Dr Kai Xun Chan has been honoured for his contributions to science in the ACT Tall Poppy Awards for 2017.
Kai Chan, from the ARC Centre of Excellence for Plant Energy Biology at the Research School of Biology, was one of three researchers from ANU to win the award this year, with Dr Julie Banfield from the Research School of Astronomy and Astrophysics, and Dr Dave Pasalich from the Research School of Psychology.
Vice-Chancellor Professor Brain Schmidt congratulated the winners.
"Julie, Dave and Kai are excellent young scientists who are conducting research which will have a real impact on Australia and the world," Professor Schmidt said.
"On behalf of the University, I congratulate them on their awards."
Dr Chan has discovered a protein within plant cells that can sense drought and help plants preserve water. He is working on a spray that can activate the protein and help plants survive longer through drought.
"I'm absolutely honoured, a little terrified but also very excited," Dr Chan said.

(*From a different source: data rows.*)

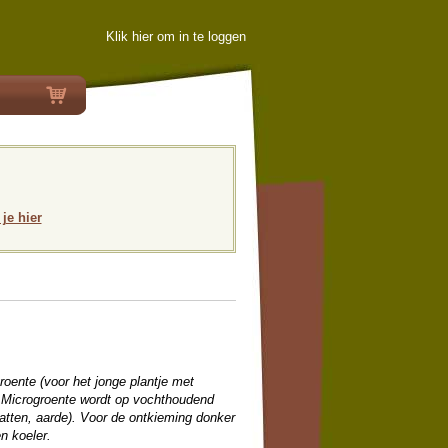
Klik hier om in te loggen
 je hier
roente (voor het jonge plantje met
. Microgroente wordt op vochthoudend
atten, aarde). Voor de ontkieming donker
n koeler.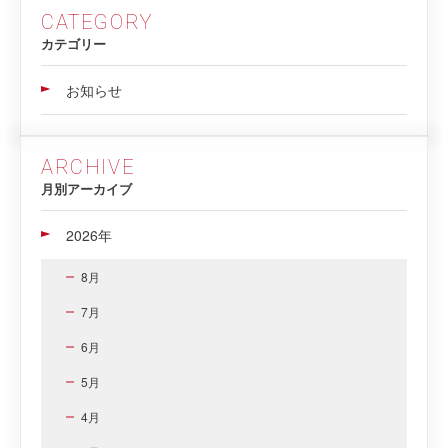
CATEGORY
カテゴリー
お知らせ
ARCHIVE
月別アーカイブ
2026年
8月
7月
6月
5月
4月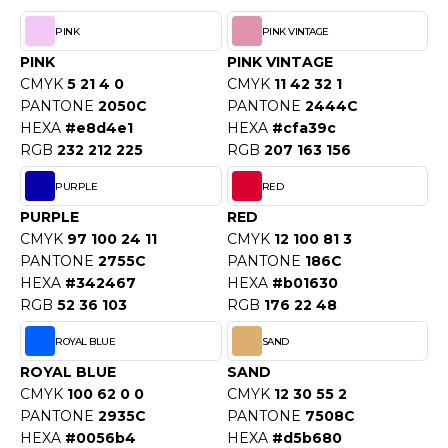
PINK
PINK VINTAGE
PINK
PINK VINTAGE
CMYK
5 21 4 0
CMYK
11 42 32 1
PANTONE
2050C
PANTONE
2444C
HEXA
#e8d4e1
HEXA
#cfa39c
RGB
232 212 225
RGB
207 163 156
PURPLE
RED
PURPLE
RED
CMYK
97 100 24 11
CMYK
12 100 81 3
PANTONE
2755C
PANTONE
186C
HEXA
#342467
HEXA
#b01630
RGB
52 36 103
RGB
176 22 48
ROYAL BLUE
SAND
ROYAL BLUE
SAND
CMYK
100 62 0 0
CMYK
12 30 55 2
PANTONE
2935C
PANTONE
7508C
HEXA
#0056b4
HEXA
#d5b680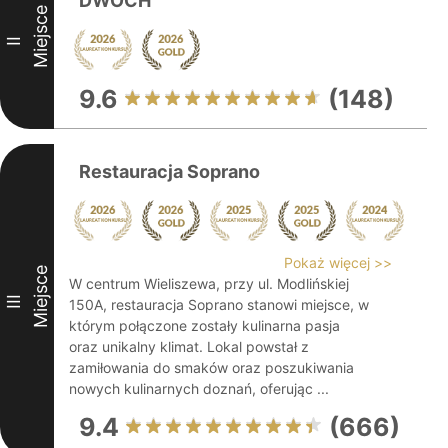
DWÓCH
Miejsce
II
9.6
(148)
Restauracja Soprano
Pokaż więcej >>
Miejsce
W centrum Wieliszewa, przy ul. Modlińskiej
III
150A, restauracja Soprano stanowi miejsce, w
którym połączone zostały kulinarna pasja
oraz unikalny klimat. Lokal powstał z
zamiłowania do smaków oraz poszukiwania
nowych kulinarnych doznań, oferując ...
9.4
(666)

"I look at the list of past winners and I can see that I am joining the ranks of an elite group of early-middle career scientists so I have some pretty big shoes to fill. But at the same time the stories and experiences of the past winners are so inspiring that I can't wait to get going and do my bit as a Young Tall Poppy Science Ambassador. "
The Tall Poppy Campaign was created in 1998 by the Australian Institute of Policy and Science (AIPS) to recognise and celebrate Australian scientific excellence and to encourage younger Australians to follow in the footsteps of our outstanding achievers.
AIPS General Manager Camile Thomson said the winners would spend a year sharing their knowledge with school students, teachers and the broader community through workshops, seminars and public lectures.
"These Tall Poppies are excellent examples of the cutting-edge research being undertaken here in the ACT," Ms Thomson said.